The functional properties of DF are based not only on pH, particle size, source of fiber but also on the major components of fiber. The functional properties of DF and its technological functionality and nutritional effects are highly determined by the composition of the fiber fractions according to Lecumberri et al.[31] Incorporation of coarse fiber particles (30 mesh) into food products reduces the overall food quality, while the in-vitro experiments in this study emphasized that finely ground fiber (100 mesh and above) altered the functional properties. Therefore, the 60-mesh particle size of these fibers was considered to be most appropriate for incorporation in the food products and was further studied for its major fractional composition. Significantly (p ≤ 0.05) high amount of NDF and ADF content were recorded in cardamom peel fiber (60.25% and 46.24%). Lignin was minor fraction of DF, amongst all the fiber fractions. The pea peel fiber (3.36%) and cardamom peel fiber (4.78%) showed significantly (p ≤ 0.05) higher lignin content as compared to radish fiber and ashgourd fiber, i.e., 2.03% and 1.32%, respectively. Radish and ashgourd fiber exhibited significantly (p ≤ 0.05) higher percentage of hemicellulose content (24.07% and 19.84%, respectively) as compared to pea peel and cardamom peel fiber (11.62 and 14.01%). The cellulose percentage is dependent on ADF (lignocellulose) and lignin content and was maximum in cardamom peel fiber (41.46%). The pectin content i.e. SDF content was significantly (p ≤ 0.05) high in ashgourd fiber (12.10%) followed by radish fiber (8.81%) and pea peel fiber (3.45%). Cardamom peel fiber exhibited negligible amount of pectin content (0.68%) as it mainly consist of IDF fraction. The results (Table 2) clearly show that the chemical composition of the fiber samples varied between samples. Goreka et al.[8] have brought out varietal variations in components of lupine flour. However, Heller[32] reported that samples ground finely would yield lower values for total cell wall.

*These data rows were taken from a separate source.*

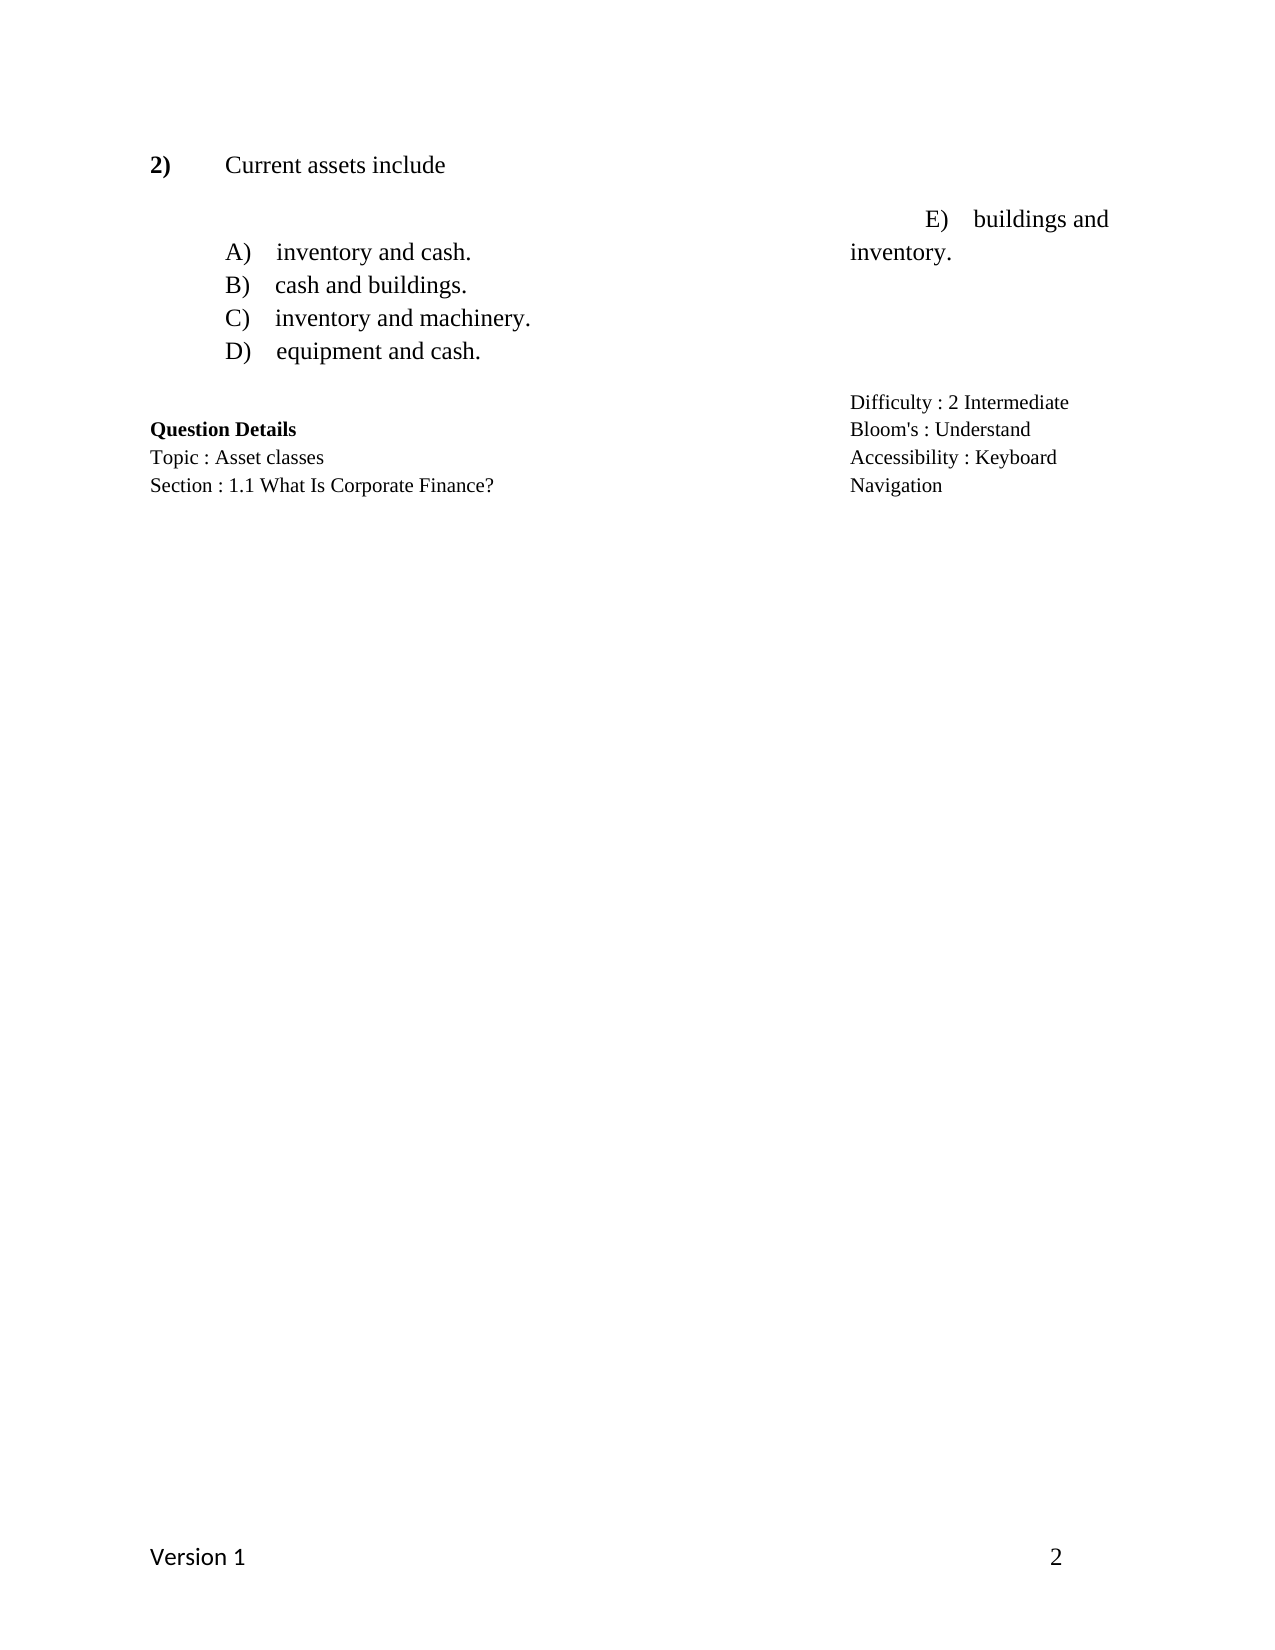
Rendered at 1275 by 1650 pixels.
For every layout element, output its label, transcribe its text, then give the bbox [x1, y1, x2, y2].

text A) inventory and cash. B) cash and buildings. C) inventory and machinery. D) equipment and cash. E) buildings and inventory. [850, 204, 1125, 299]
text A) inventory and cash. B) cash and buildings. C) inventory and machinery. D) equipment and cash. E) buildings and inventory. [150, 204, 775, 365]
text Question Details Topic : Asset classes Section : 1.1 What Is Corporate Finance? Difficulty : 2 Intermediate Bloom's : Understand Accessibility : Keyboard Navigation [150, 390, 775, 497]
text 2) Current assets include [150, 150, 775, 179]
text Question Details Topic : Asset classes Section : 1.1 What Is Corporate Finance? Difficulty : 2 Intermediate Bloom's : Understand Accessibility : Keyboard Navigation [850, 390, 1125, 497]
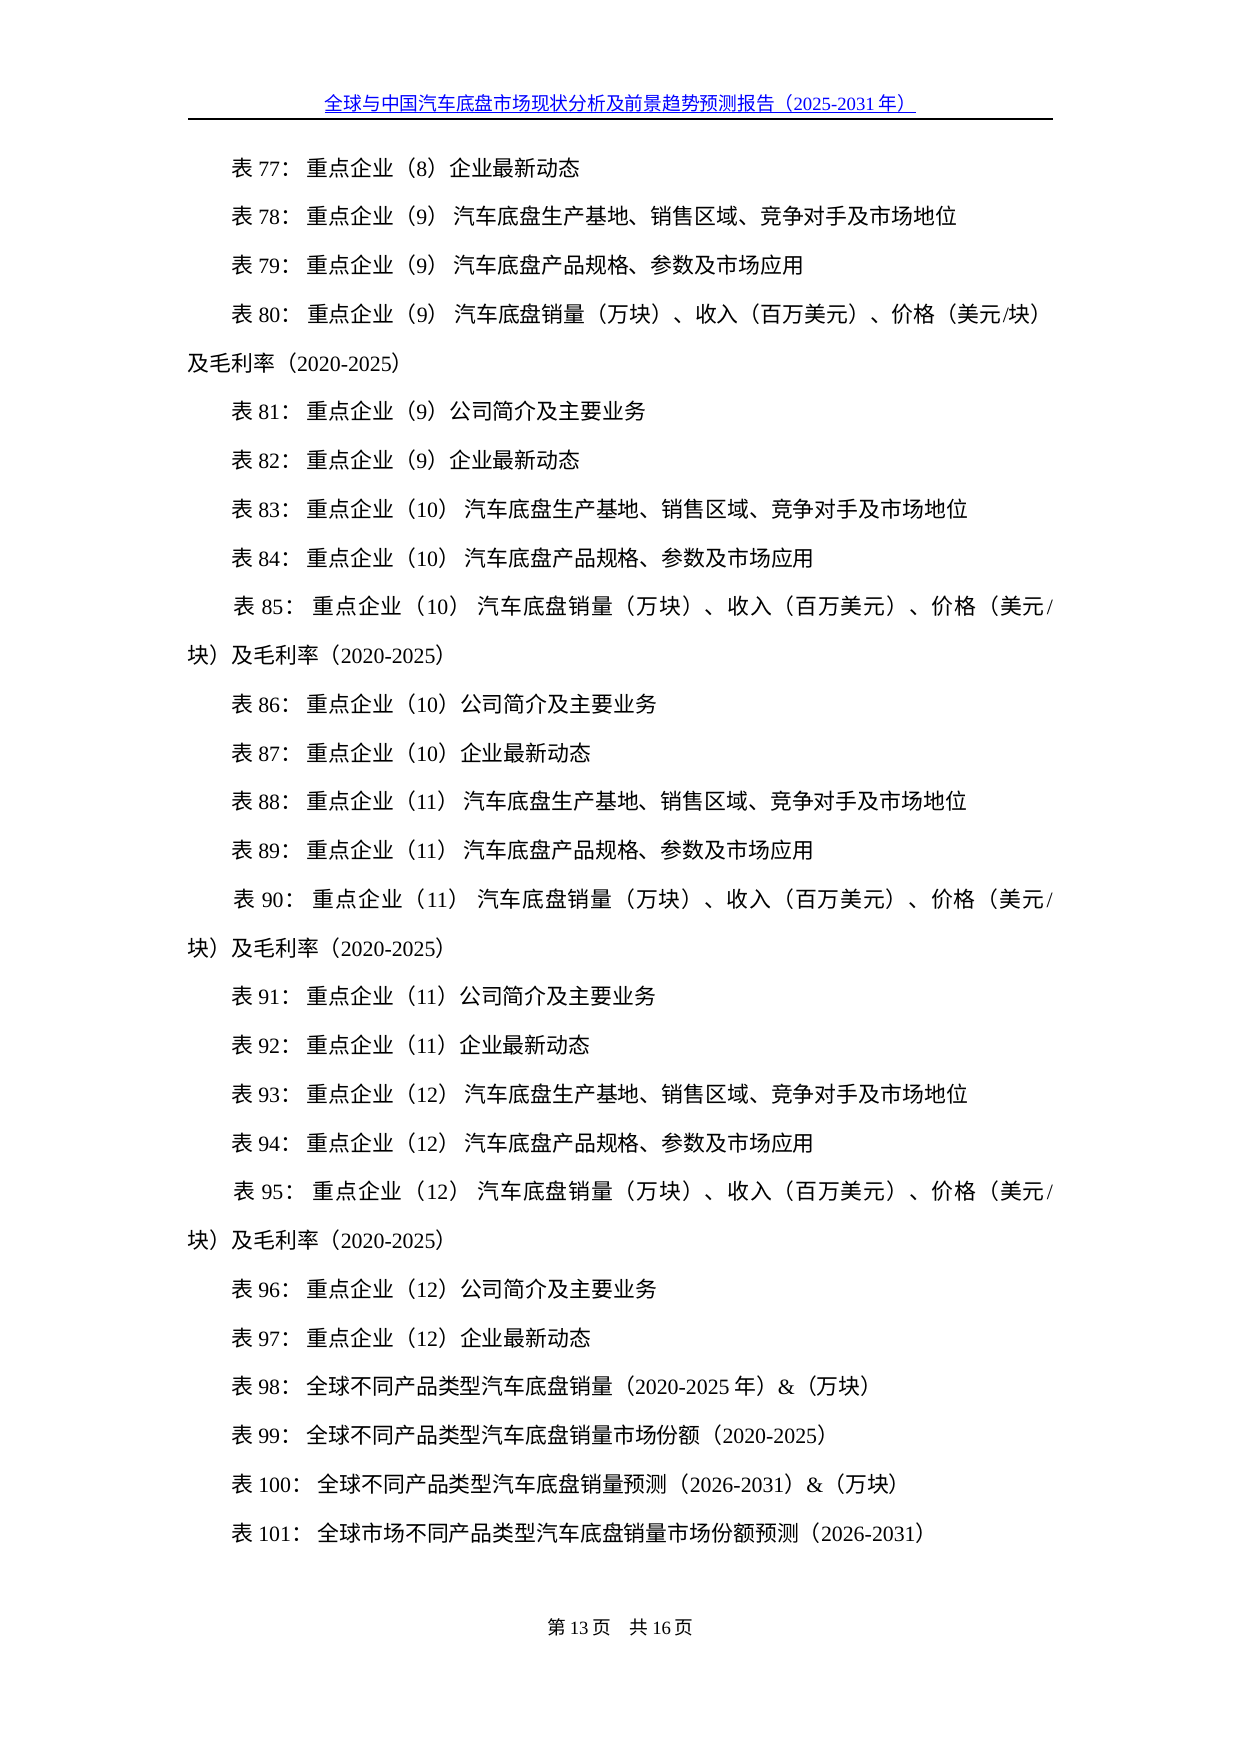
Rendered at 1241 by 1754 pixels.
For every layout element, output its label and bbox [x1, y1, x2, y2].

A reduction of 14 to 20% of NDF was observed with decrease in particle size (20 mesh to 60 mesh), but particle size had not much effect on cellulose, hemicellulose of peanut hulls, as it is calculated only by difference.

CONCLUSION

The results of this study confirm that the functional characteristics of the dietary fiber from different origin depend on the intrinsic qualities of the fiber such as solubility, viscosity, hydration properties and the pH conditions prevailing in the different sections of gut. Dietary fiber with high pectin, i.e., ashgourd and radish fiber, plays its role mainly at stomach pH (1.8), where the hydration capacity of these fibers was maximum. This may lead to increased viscosity in the stomach and slow down the gastric emptying. While the cardamom peel and pea peel fibers, containing more of insoluble components (cellulose, hemicellulose and lignin) exhibited their action at duodenum pH (8.7), where it binds more water and helps in fecal bulking. The particle size has a greater influence on the functional properties of fiber as well as on the characteristics of the products prepared. The hydration properties and glucose adsorption capacity were found to be significantly (p ≤ 0.05) higher in 30 and 60 mesh in the fiber samples as compared to 100-mesh particle size. The hydration capacity and the CEC were related to fiber source, particle size and the environmental conditions (pH, time). The functional properties of DF are thus, strongly related to the variation in its physical and chemical environment. This study demonstrated that these DF's will certainly have an impact on food, by reducing the rate of glucose breakdown and absorption hence avoiding an abrupt increase in blood glucose level and facilitating the steady breakdown of carbohydrates and release of glucose. The four fibers showed an excellent performance in relation to functional properties and hypoglycemic effect, thus these fibers can be incorporated as low-calorie bulk ingredient in high-fiber foods to reduce calorie level and help control blood glucose concentration.

ACKNOWLEDGMENT

The authors wish to thank Dr. A. S. Bawa, Director, Defence Food Research Laboratory, for his keen interest and encouragement in carrying out the present study.